— WHAT THE TASK REQUIRES —
Word for word, transcribe the lines from the one containing "We are working" through the end of the entries, both included, and nothing else.

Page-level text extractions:
"""

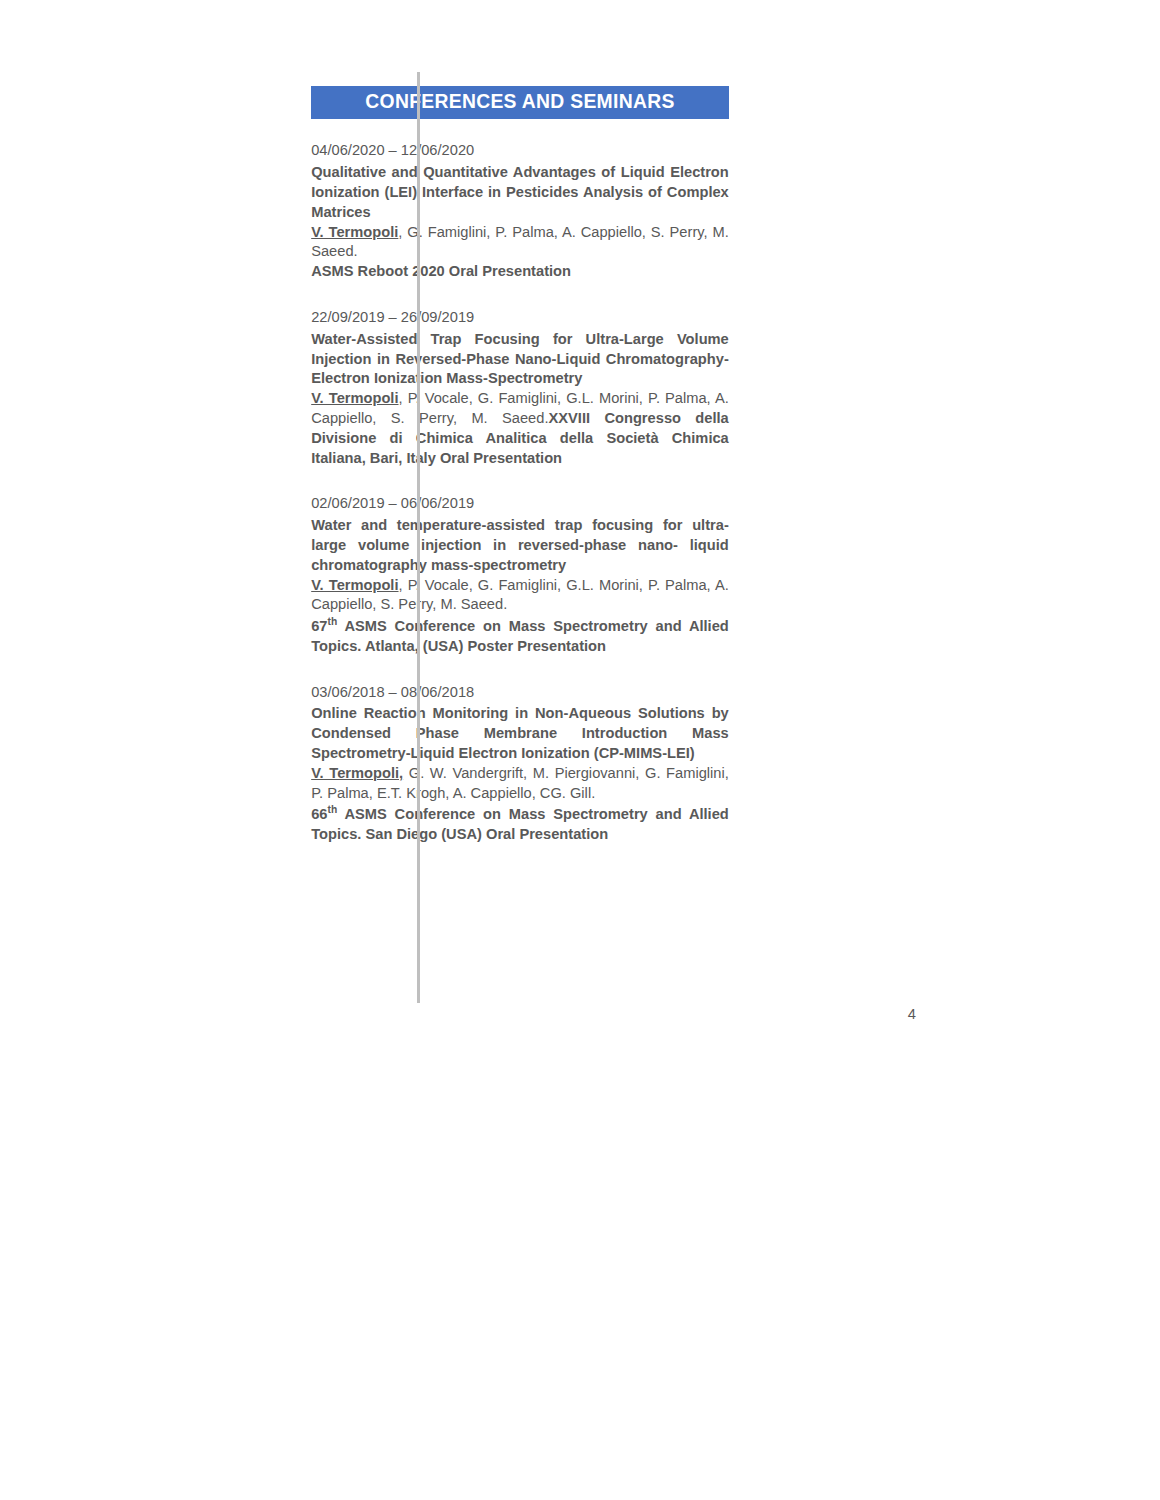CONFERENCES AND SEMINARS
04/06/2020 – 12/06/2020
Qualitative and Quantitative Advantages of Liquid Electron Ionization (LEI) Interface in Pesticides Analysis of Complex Matrices
V. Termopoli, G. Famiglini, P. Palma, A. Cappiello, S. Perry, M. Saeed.
ASMS Reboot 2020 Oral Presentation
22/09/2019 – 26/09/2019
Water-Assisted Trap Focusing for Ultra-Large Volume Injection in Reversed-Phase Nano-Liquid Chromatography-Electron Ionization Mass-Spectrometry
V. Termopoli, P. Vocale, G. Famiglini, G.L. Morini, P. Palma, A. Cappiello, S. Perry, M. Saeed.XXVIII Congresso della Divisione di Chimica Analitica della Società Chimica Italiana, Bari, Italy Oral Presentation
02/06/2019 – 06/06/2019
Water and temperature-assisted trap focusing for ultra-large volume injection in reversed-phase nano- liquid chromatography mass-spectrometry
V. Termopoli, P. Vocale, G. Famiglini, G.L. Morini, P. Palma, A. Cappiello, S. Perry, M. Saeed.
67th ASMS Conference on Mass Spectrometry and Allied Topics. Atlanta, (USA) Poster Presentation
03/06/2018 – 08/06/2018
Online Reaction Monitoring in Non-Aqueous Solutions by Condensed Phase Membrane Introduction Mass Spectrometry-Liquid Electron Ionization (CP-MIMS-LEI)
V. Termopoli, G. W. Vandergrift, M. Piergiovanni, G. Famiglini, P. Palma, E.T. Krogh, A. Cappiello, CG. Gill.
66th ASMS Conference on Mass Spectrometry and Allied Topics. San Diego (USA) Oral Presentation
4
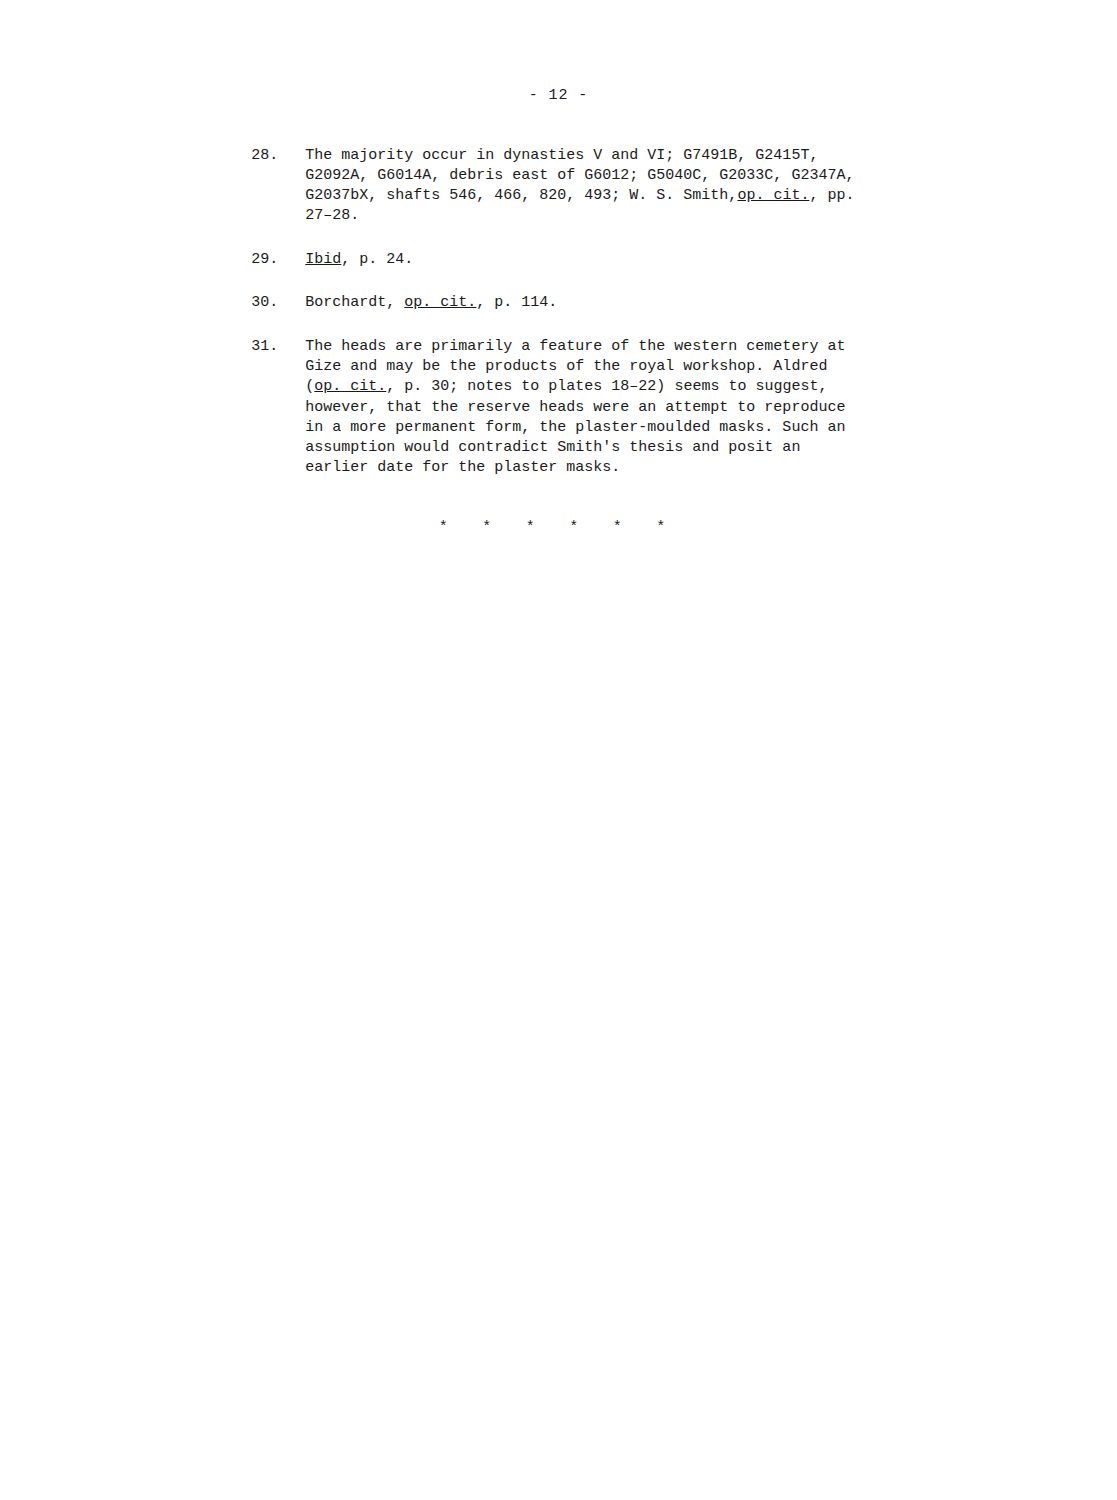- 12 -
28. The majority occur in dynasties V and VI; G7491B, G2415T, G2092A, G6014A, debris east of G6012; G5040C, G2033C, G2347A, G2037bX, shafts 546, 466, 820, 493; W. S. Smith,op. cit., pp. 27–28.
29. Ibid, p. 24.
30. Borchardt, op. cit., p. 114.
31. The heads are primarily a feature of the western cemetery at Gize and may be the products of the royal workshop. Aldred (op. cit., p. 30; notes to plates 18–22) seems to suggest, however, that the reserve heads were an attempt to reproduce in a more permanent form, the plaster-moulded masks. Such an assumption would contradict Smith's thesis and posit an earlier date for the plaster masks.
* * * * * *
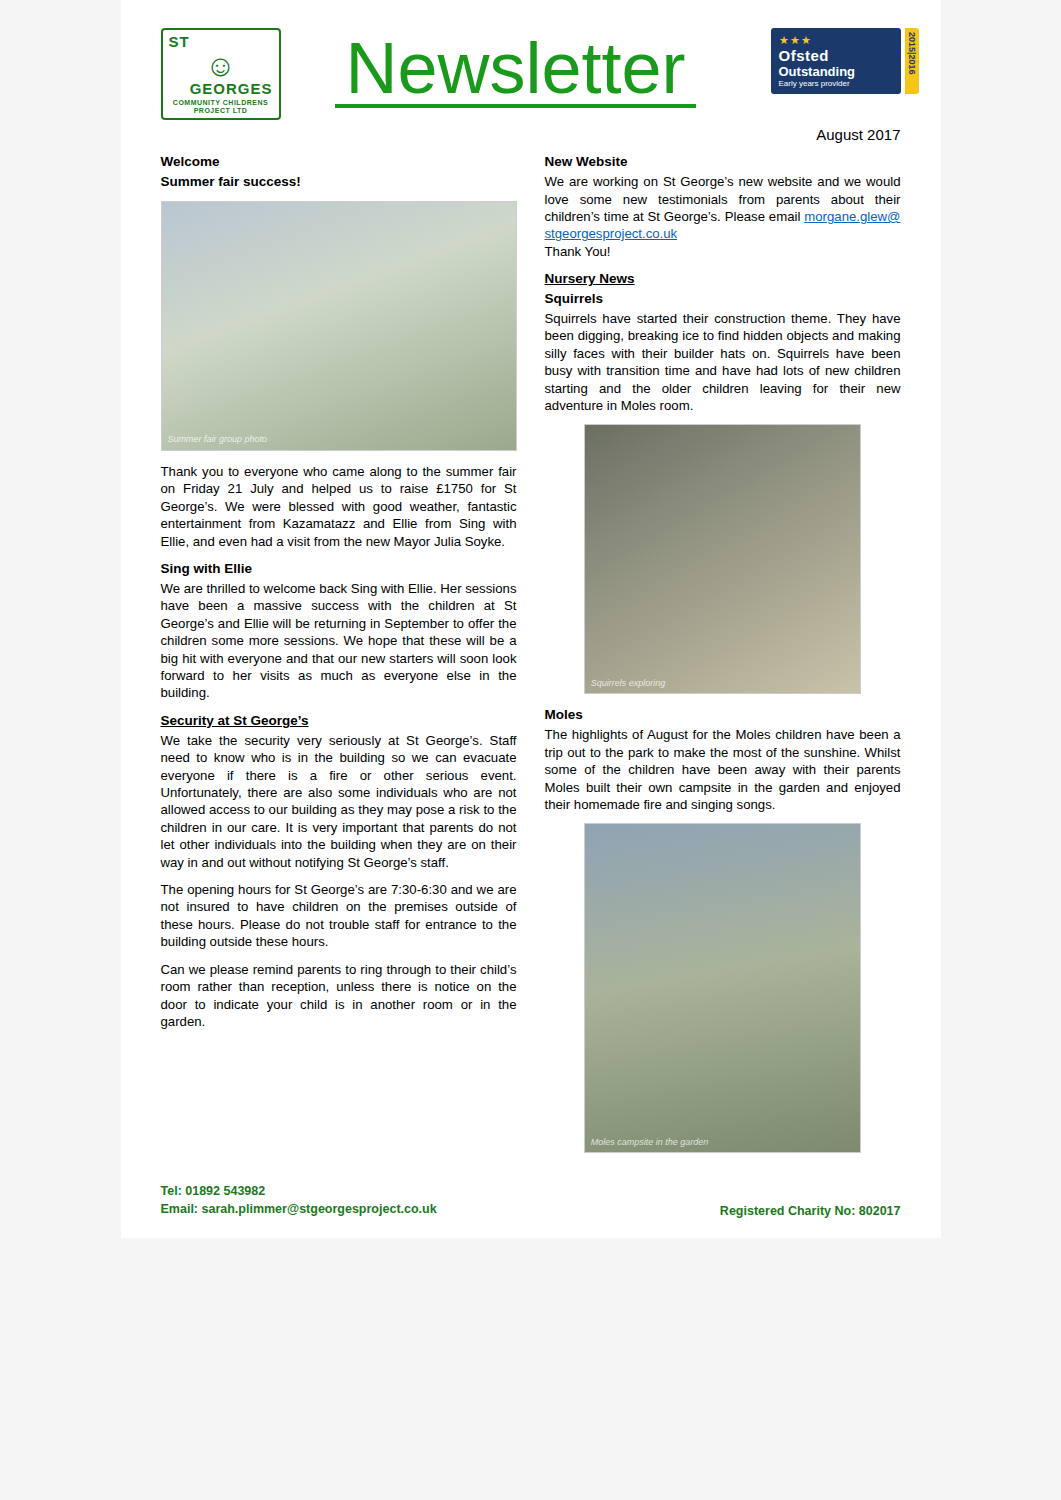ST
☺
GEORGES
COMMUNITY CHILDRENS
PROJECT LTD
Newsletter
★★★
Ofsted
Outstanding
Early years provider
2015|2016
August 2017
Welcome
Summer fair success!
Summer fair group photo
Thank you to everyone who came along to the summer fair on Friday 21 July and helped us to raise £1750 for St George’s. We were blessed with good weather, fantastic entertainment from Kazamatazz and Ellie from Sing with Ellie, and even had a visit from the new Mayor Julia Soyke.
Sing with Ellie
We are thrilled to welcome back Sing with Ellie. Her sessions have been a massive success with the children at St George’s and Ellie will be returning in September to offer the children some more sessions. We hope that these will be a big hit with everyone and that our new starters will soon look forward to her visits as much as everyone else in the building.
Security at St George’s
We take the security very seriously at St George’s. Staff need to know who is in the building so we can evacuate everyone if there is a fire or other serious event. Unfortunately, there are also some individuals who are not allowed access to our building as they may pose a risk to the children in our care. It is very important that parents do not let other individuals into the building when they are on their way in and out without notifying St George’s staff.
The opening hours for St George’s are 7:30-6:30 and we are not insured to have children on the premises outside of these hours. Please do not trouble staff for entrance to the building outside these hours.
Can we please remind parents to ring through to their child’s room rather than reception, unless there is notice on the door to indicate your child is in another room or in the garden.
New Website
We are working on St George’s new website and we would love some new testimonials from parents about their children’s time at St George’s. Please email morgane.glew@stgeorgesproject.co.uk
Thank You!
Nursery News
Squirrels
Squirrels have started their construction theme. They have been digging, breaking ice to find hidden objects and making silly faces with their builder hats on. Squirrels have been busy with transition time and have had lots of new children starting and the older children leaving for their new adventure in Moles room.
Squirrels exploring
Moles
The highlights of August for the Moles children have been a trip out to the park to make the most of the sunshine. Whilst some of the children have been away with their parents Moles built their own campsite in the garden and enjoyed their homemade fire and singing songs.
Moles campsite in the garden
Tel: 01892 543982
Email: sarah.plimmer@stgeorgesproject.co.uk
Registered Charity No: 802017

"""

— ANSWER SPACE —
We are working on St George’s new website and we would love some new testimonials from parents about their children’s time at St George’s. Please email morgane.glew@stgeorgesproject.co.uk
Thank You!
Nursery News
Squirrels
Squirrels have started their construction theme. They have been digging, breaking ice to find hidden objects and making silly faces with their builder hats on. Squirrels have been busy with transition time and have had lots of new children starting and the older children leaving for their new adventure in Moles room.
Squirrels exploring
Moles
The highlights of August for the Moles children have been a trip out to the park to make the most of the sunshine. Whilst some of the children have been away with their parents Moles built their own campsite in the garden and enjoyed their homemade fire and singing songs.
Moles campsite in the garden
Tel: 01892 543982
Email: sarah.plimmer@stgeorgesproject.co.uk
Registered Charity No: 802017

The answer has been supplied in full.